Oliver Knives – Official Sponsor of the AWCC 2011

OLIVER KNIVES teams with RECON G6 Challenge and Axial Inc.

Axial Inc. and Recon Crawlers are please to announce OLIVER KNIVES in addition to the 2011 AWCC Sponsors list.

Dwane Oliver, head of Northern New Mexico Rock Crawling RC Club and chapter member of RECON Crawlers, is also a custom knife maker! Oliver Knives is graciously hand making something special for a prize award for the 2011 AWCC Finals at Cisco Grove, CA.

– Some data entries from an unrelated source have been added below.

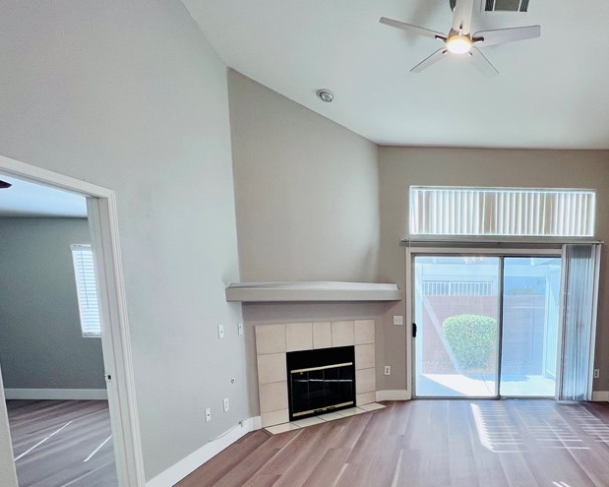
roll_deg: -0.1
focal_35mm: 21
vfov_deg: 62.4
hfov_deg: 72.7
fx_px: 378
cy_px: 354
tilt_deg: -8.4
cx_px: 451
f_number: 1.8
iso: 64
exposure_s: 1/120
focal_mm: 1.57
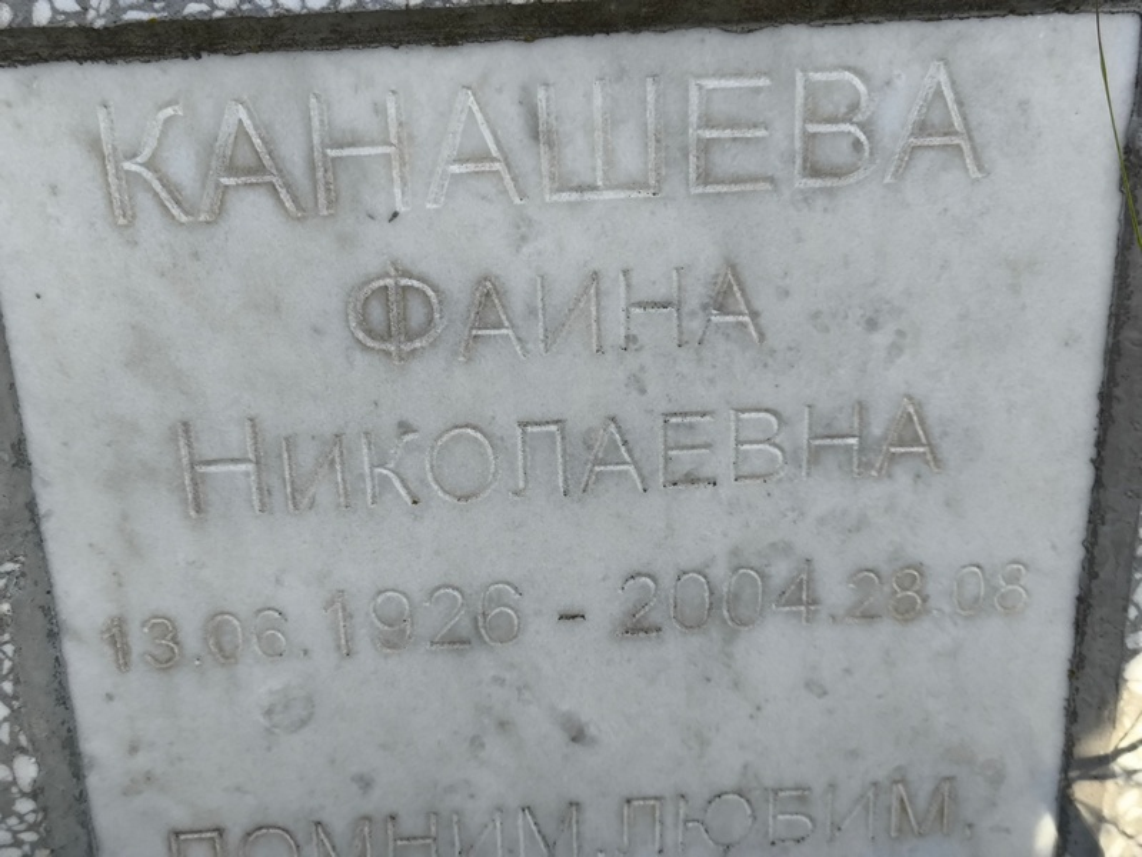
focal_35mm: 50
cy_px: 428
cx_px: 571
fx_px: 1650
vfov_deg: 29.1
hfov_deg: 38.2
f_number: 1.7
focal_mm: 4.71
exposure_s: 1/312
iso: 50
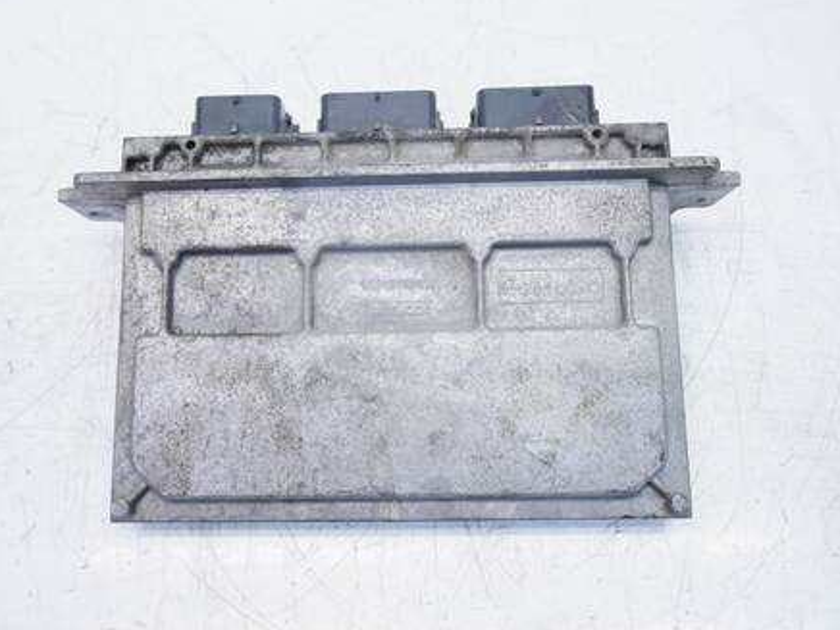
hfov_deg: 55.3
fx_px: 801
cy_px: 320
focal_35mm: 33
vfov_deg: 42.9
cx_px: 393
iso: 200
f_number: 3.7
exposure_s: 1/60
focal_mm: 15
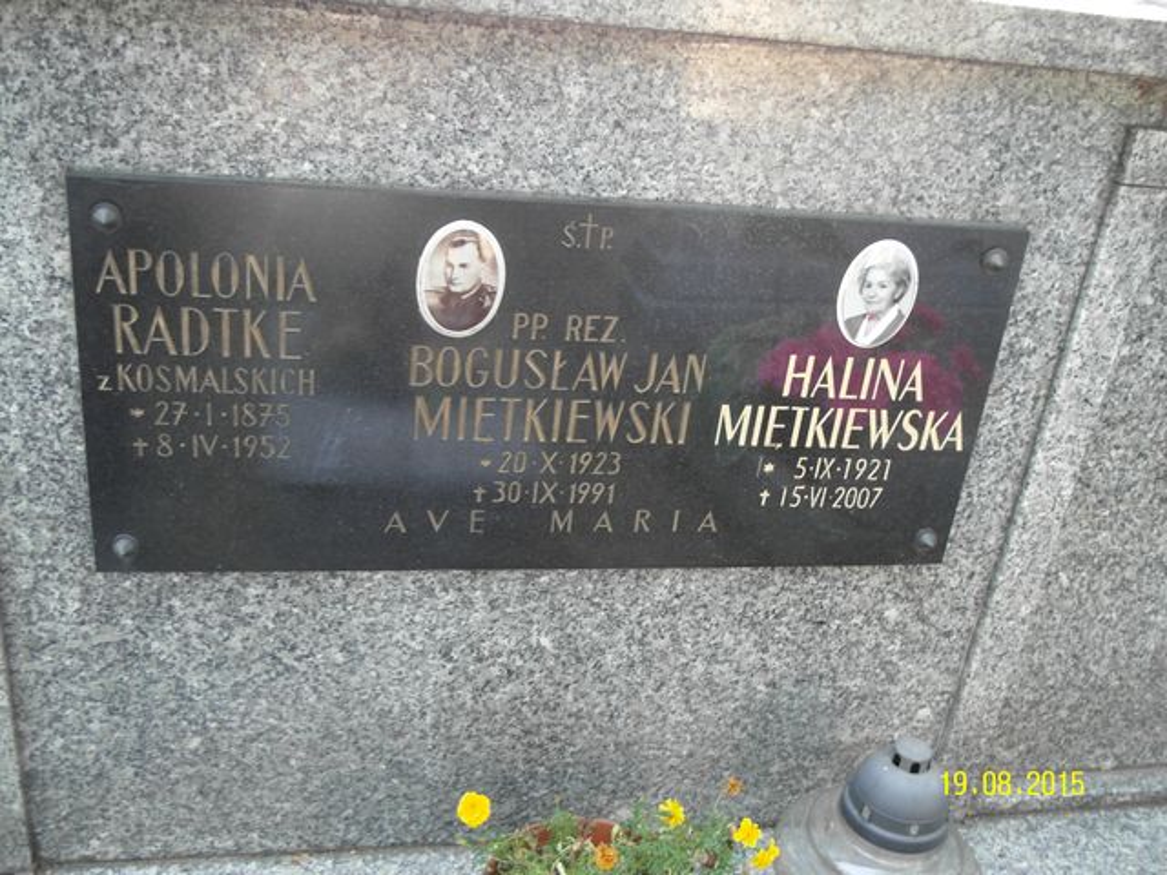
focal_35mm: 36
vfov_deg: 39.7
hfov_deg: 51.4
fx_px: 1214
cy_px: 438
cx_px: 584
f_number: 2.5
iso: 200
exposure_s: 1/45
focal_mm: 7.8
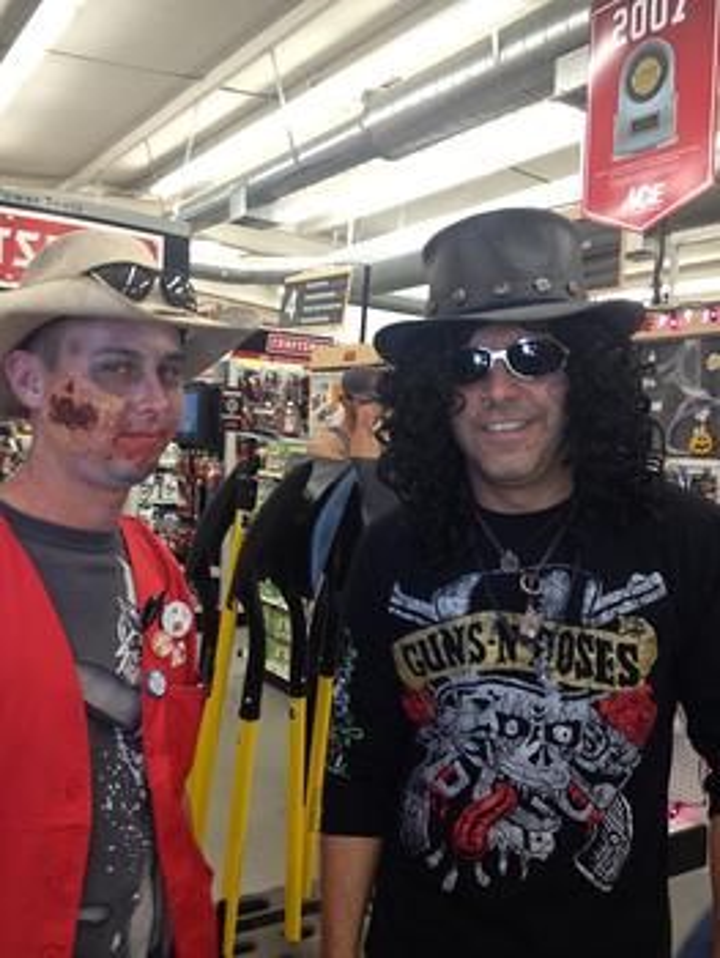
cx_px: 360
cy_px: 479
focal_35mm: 35
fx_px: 969
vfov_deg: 52.6
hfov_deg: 40.7
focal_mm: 4.28
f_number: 2.4
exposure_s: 1/20
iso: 50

Oliver has recently hand crafted a survival knife while also recently attended his first G6 Challenge. Dwane has named this new knife after the RECON G6 Challenge, the G6 SK. A special Oliver G6 SK is also getting another custom treatment of which will be presented at the 2011 AWCC Finals to the first place winner of the Axial SCX10 G6 Challenge. As Brain Parker, founding member of RECON Crawlers says, “DO WORK! And a very special Oliver G6 SK will be bestowed upon you!”

Dwane Oliver – Custom knife maker since 2004. As many people do, I enjoy a good knife, only problem was I couldn’t afford one. Solution … learn to make knives. I am a self taught maker. I learned a lot from the Internet, a wonderful tool. I began making custom handmade knives in 2004. I do not use grinding jigs or CNC machines, these knives are all hand-made and shaped. I have sold knives all over the United States, Ireland, England , and Australia. I had several knives in the Iraq war and with my sons in the Marine Corps.

As with all of my knives, the G6 SK (G6 denotes the RECON G6 Challenge and SK denotes Survival Knife) is made to stand the test of time. The High Carbon 1095 Steel is precision ground (by my 2 hands) to a rugged size with a durable edge. The handle materials on a G6 SK are chosen for their durability in any conditions, wet or dry, hot or cold. Handles are always textured to give maximum grip , even is slippery situations. Removable Ferrocerium firesteel is placed in the handle to get you out of a tough spot on a cold night. Add a good Para-Cord lanyard, and you have the makings of a real tool for the outdoor adventure seeker. The Kydex sheath is heat molded to each individual knife. The tubular rivets that hold the sheath together are grouped in a Tek-Lok or a Molle-Lok pattern. Handling the G6 SK is truly ambidextrous and can be worn in any direction.